I am thinking about using the same amount of flour, but changing it to 1/2 cup of whole wheat flour and 1 cup of white all purpose flour, since we have a few “beef-eating men” in the family that won’t want it to taste TOO healthy. So I’ll try to be a little sneaky here and still have that “healthyish” factor.
I also want to use 1/3 reduced fat cream cheese for the frosting, since that is what I have on hand. Hopefully the texture of the frosting doesn’t change too much.
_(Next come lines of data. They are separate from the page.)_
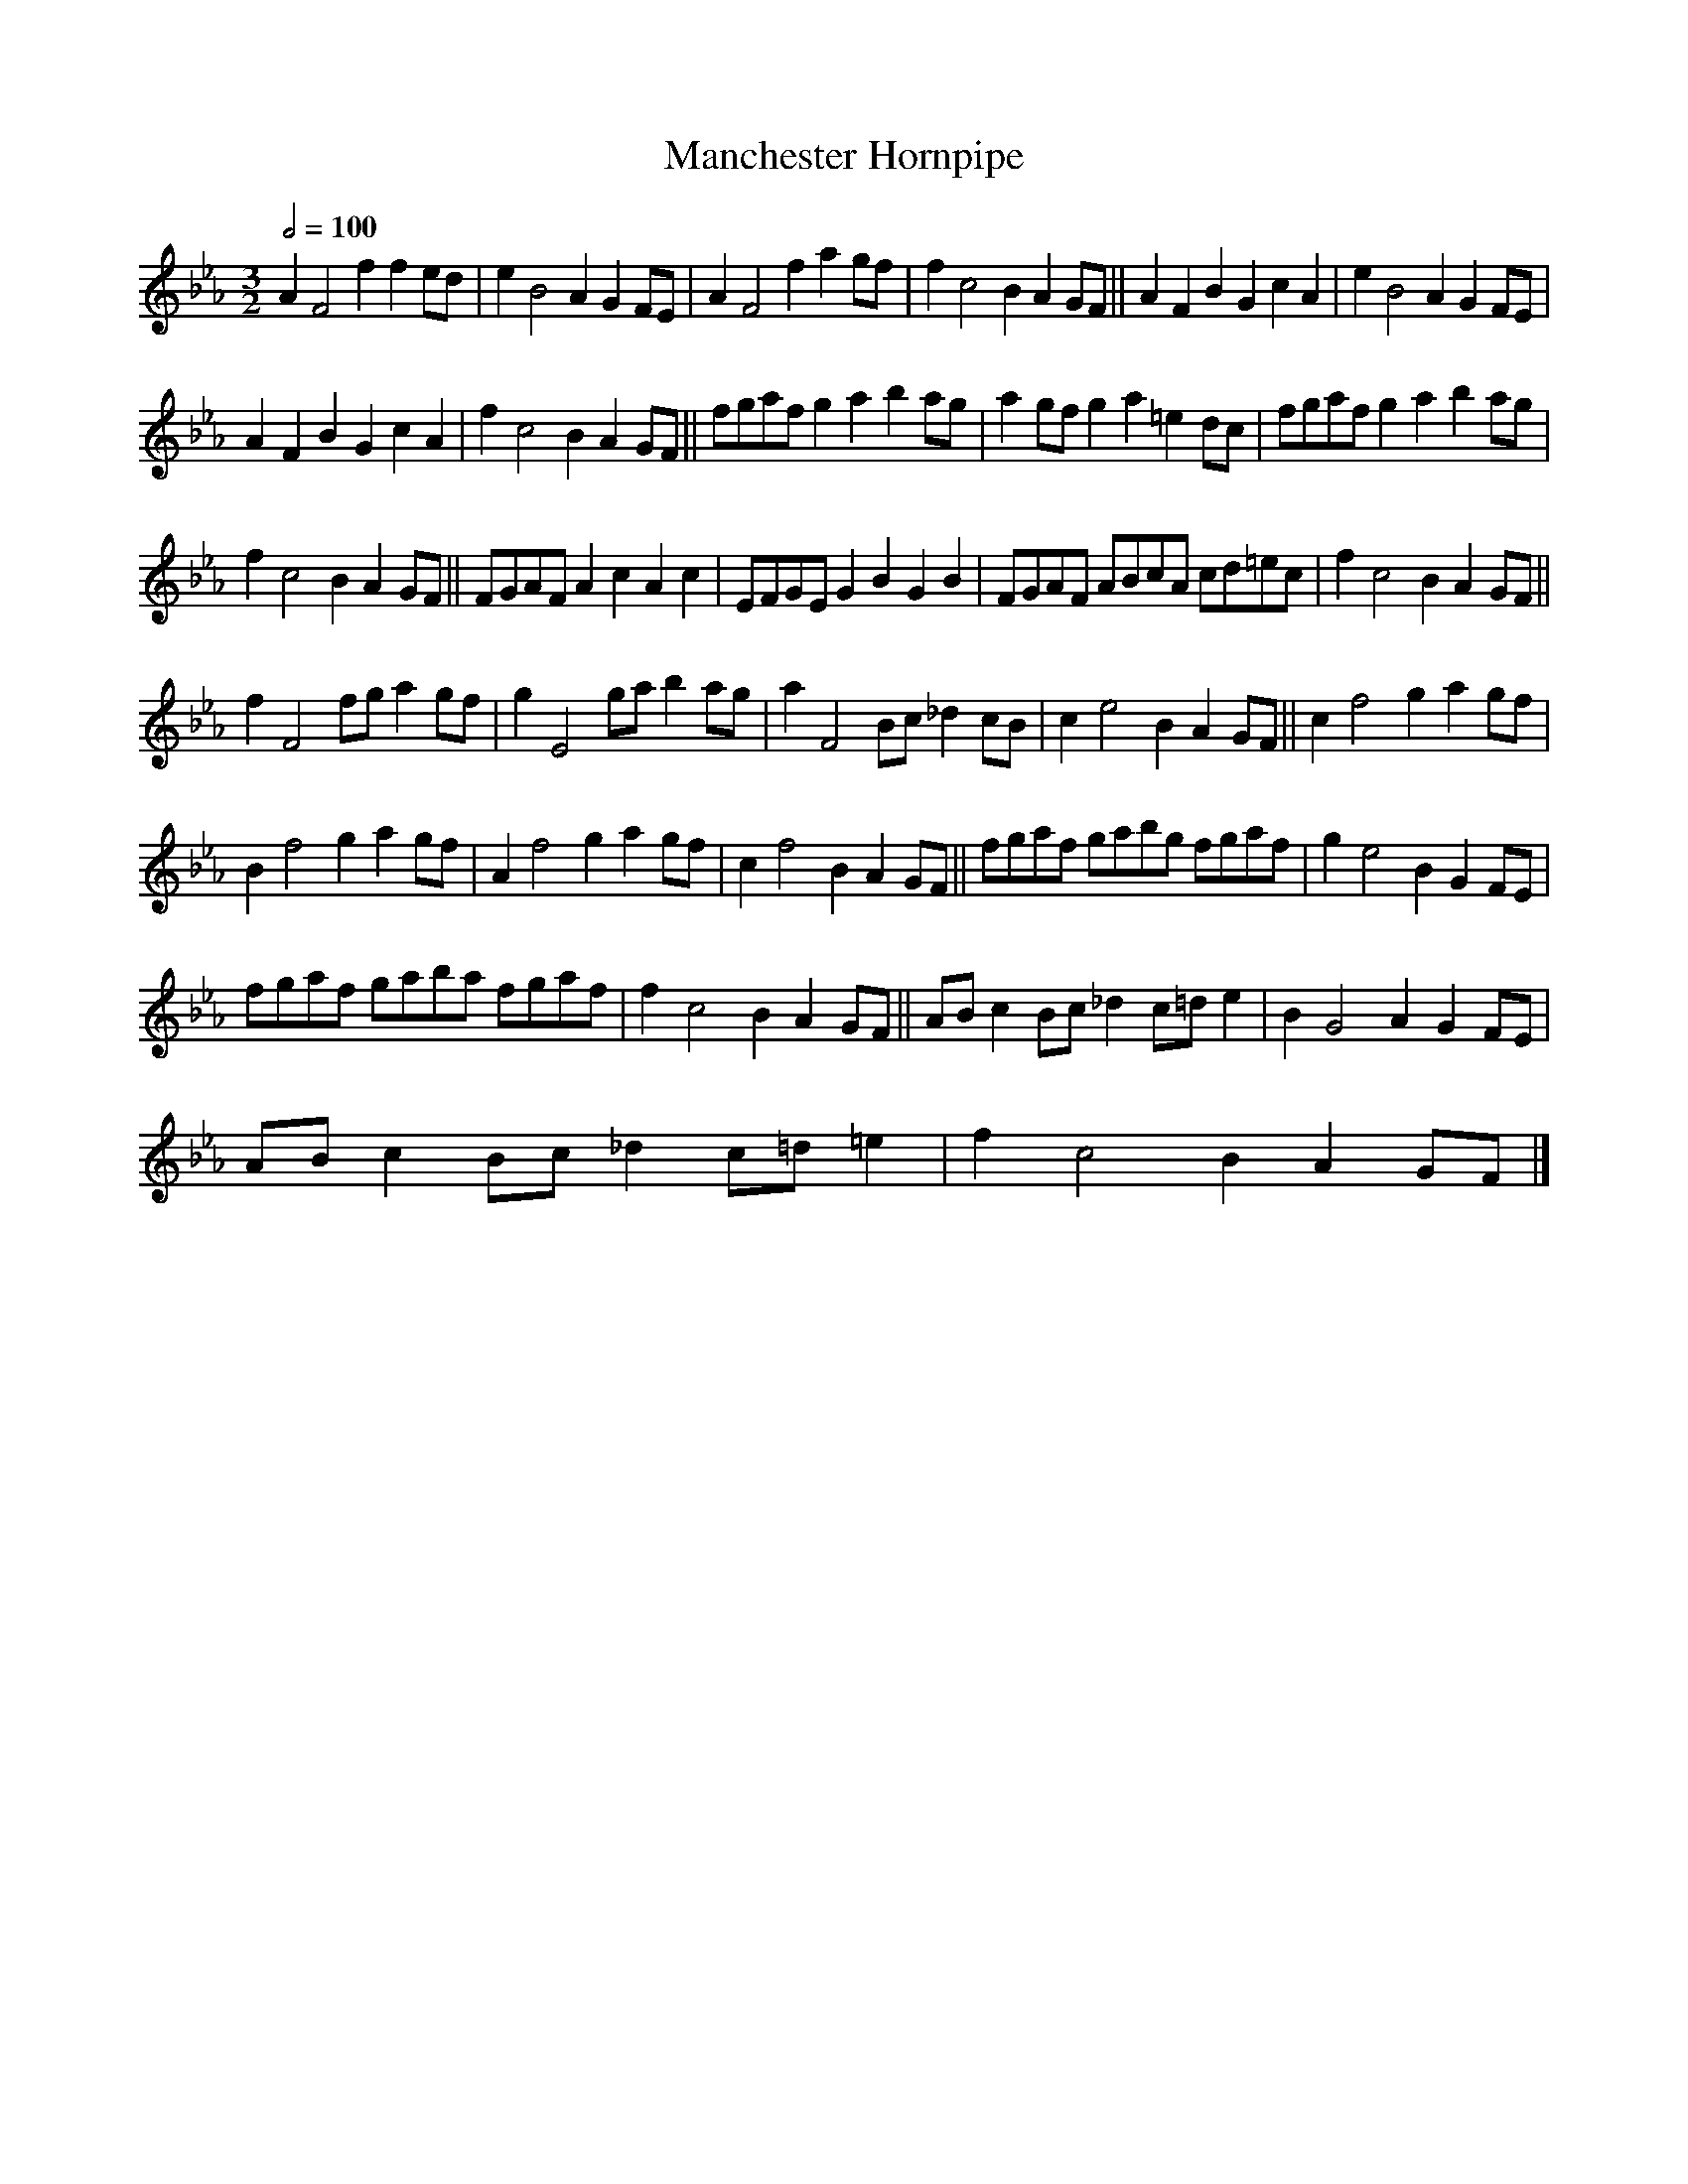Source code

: X:1
T:Manchester Hornpipe
L:1/8
Q:1/2=100
M:3/2
I:linebreak $
K:Eb
V:1 treble 
V:1
 A2 F4 f2 f2 ed | e2 B4 A2 G2 FE | A2 F4 f2 a2 gf | f2 c4 B2 A2 GF || A2 F2 B2 G2 c2 A2 | %5
 e2 B4 A2 G2 FE |$ A2 F2 B2 G2 c2 A2 | f2 c4 B2 A2 GF || fgaf g2 a2 b2 ag | a2 gf g2 a2 =e2 dc | %10
 fgaf g2 a2 b2 ag |$ f2 c4 B2 A2 GF || FGAF A2 c2 A2 c2 | EFGE G2 B2 G2 B2 | FGAF ABcA cd=ec | %15
 f2 c4 B2 A2 GF ||$ f2 F4 fg a2 gf | g2 E4 ga b2 ag | a2 F4 Bc _d2 cB | c2 e4 B2 A2 GF || %20
 c2 f4 g2 a2 gf |$ B2 f4 g2 a2 gf | A2 f4 g2 a2 gf | c2 f4 B2 A2 GF || fgaf gabg fgaf | %25
 g2 e4 B2 G2 FE |$ fgaf gaba fgaf | f2 c4 B2 A2 GF || AB c2 Bc _d2 c=d e2 | B2 G4 A2 G2 FE |$ %30
 AB c2 Bc _d2 c=d =e2 | f2 c4 B2 A2 GF |] %32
I used on online calorie calculator, and these still came out to 179 calories each – frosting and all. That’s amazing! I’ll let you know how these turn out. Thanks for sharing!
Rilie Stewart says
Last Week was St. Patricks day, so my family decided they wanted carrot cupcakes with cream cheese frosting. I was going to use a classic carrot cake recipe that my family thinks is the best recipe ever, but…. Its made with one and a half cups oil, white flour, and TONS of sugar! The frosting has full fat cream cheese, tons of powdered sugar, and a bunch of butter.. I was annoyed because I was going to have to make these really unhealthy cupcakes that I would have to eat too. So I decided to do a sneak attack and find a healthier recipe for the cupcakes without telling anyone! I found this one and made them, and oh my gosh they thought I used the same recipe that I always use!!! I was so happy!! These were so moist and sweet, and I almost forgot they were healthy when I was eating my cupcake. Thanks so much for sharing this recipe!
Maryea says
I love that you didn’t tell them! This comment really made my night–thanks for letting me know you and your family enjoyed these. 🙂
Margaret says
Haven’t tried the cupcake part of the recipe but made the frosting. Simply Divine!!! I will use this as my main frosting recipe from now on. I even used it as a dip for apples….cant stop eating it.
Maryea says
Thanks for letting me know! 🙂
Julie says
Hi, I may have missed it, but I can’t find what the yield is for this recipe. 12 or 24? Thanks!
Whitney says
This is just what I have been looking for! I will be making these for my 2yo to take to school for her birthday. And you are right..there are TONS of recipes for carrot cake but most of them are very far from being healthy. Thank you!